A team of biomedical engineers has brought a step closer the day when we are able to regenerate tissue that is damaged in heart attacks.

Writing in the journal Scientific Reports, the team from the University of Michigan College of Engineering, Ann Arbor, explains how it transformed cells common in scar tissue into colonies of beating heart cells.

Previous attempts to reprogram cells in scar tissue directly into heart muscle cells have shown low success rates. The team believes one of the reasons has to do with the environment of the cells, which is poorly understood, as senior author Andrew Putnam, an associate professor of biomedical engineering, explains:

“Many reprogramming studies don’t consider the environment that the cells are in – they don’t consider anything other than the genes.”

Yet, Prof. Putnam, who heads a lab that specializes in cell signaling in engineered tissue, says: “The environment can dictate the expression of those genes.”

For their study, the team tried turning scarring cells called fibroblasts, obtained from mouse embryos, into heart muscle cells by growing them in gels of varying stiffness.

To begin the conversion of fibroblasts into muscle cells, they infected them with a virus carrying genes expressed by stem cells. These “transgenes” fooled the fibroblasts into behaving like stem cells.

This step is usually skipped in direct reprogramming, but by including it, the team coaxed the cells to divide and form colonies.

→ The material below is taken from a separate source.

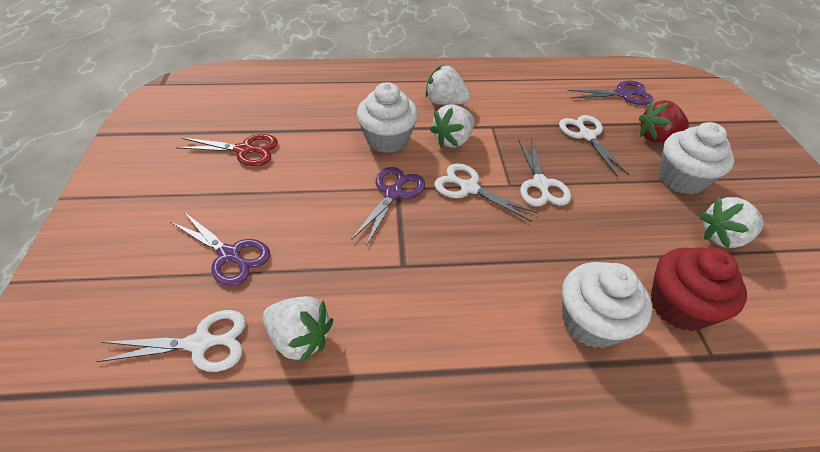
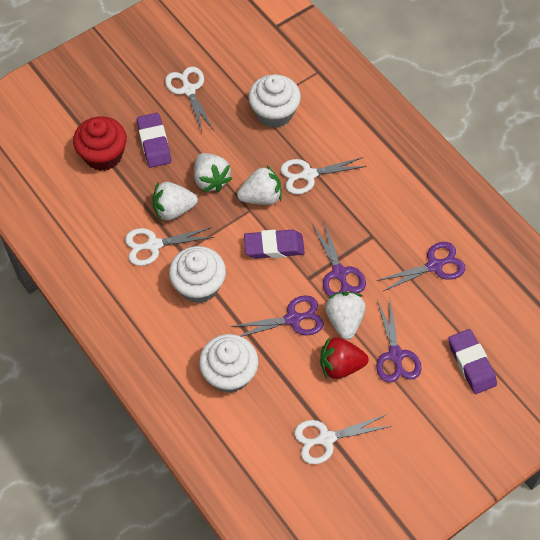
purple eraser: none = 0 -> [137,113,171,168] [244,230,305,259] [448,329,497,394] = 3
purple scissors: [171,211,270,286] [352,167,425,246] [567,81,653,105] = 3 -> [231,295,324,337] [313,221,366,296] [376,300,422,383] [377,242,465,292] = 4
red scissors: [176,134,278,166] = 1 -> none = 0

Otherwise they would have remained as “lone rangers.”

Having a tight community of these progenitor cells may have helped with the next step because when they are developing, heart muscle cells are also cosy with their neighbors.

After a week of allowing the cells to develop in the different gels, the researchers added a protein that spurs growth of heart tissue by signaling to the progenitor cells to transform into heart muscle cells.

A few days after this, some of the cell colonies were contracting spontaneously, like colonies of heart muscle cells.

The researchers found that the gels that produced the best results were fibrin and fibrin-collagen mixes. In these environments, as many as half of the colonies converted to heart muscle.

Fibrin gels are based on proteins that help blood platelets form into clots, while collagen-based gels are made from scaffolding proteins that give structure to tissue.

The team says it is not sure why fibrin appears so successful at supporting heart muscle cells. When under strain, fibrin hardens, unlike most materials that would stretch or weaken.

Prof. Putnam says perhaps the fibrin succeeded because heart muscle works better with a material that stiffens when it contracts.

There is still a way to go before findings like these are turned into something useful for heart medicine. For example, using viruses to insert the reprogramming genes is risky in that it can lead to tumors, and there needs to be a way to alter the scar tissue so it accepts cell reprogramming, or transplants of cell colonies grown outside the body.

Meanwhile, Medical News Today recently reported a study by a team at the University of Manchester in the UK, which showed how they reprogrammed mouse liver cells into pluripotent stem cells without using viruses.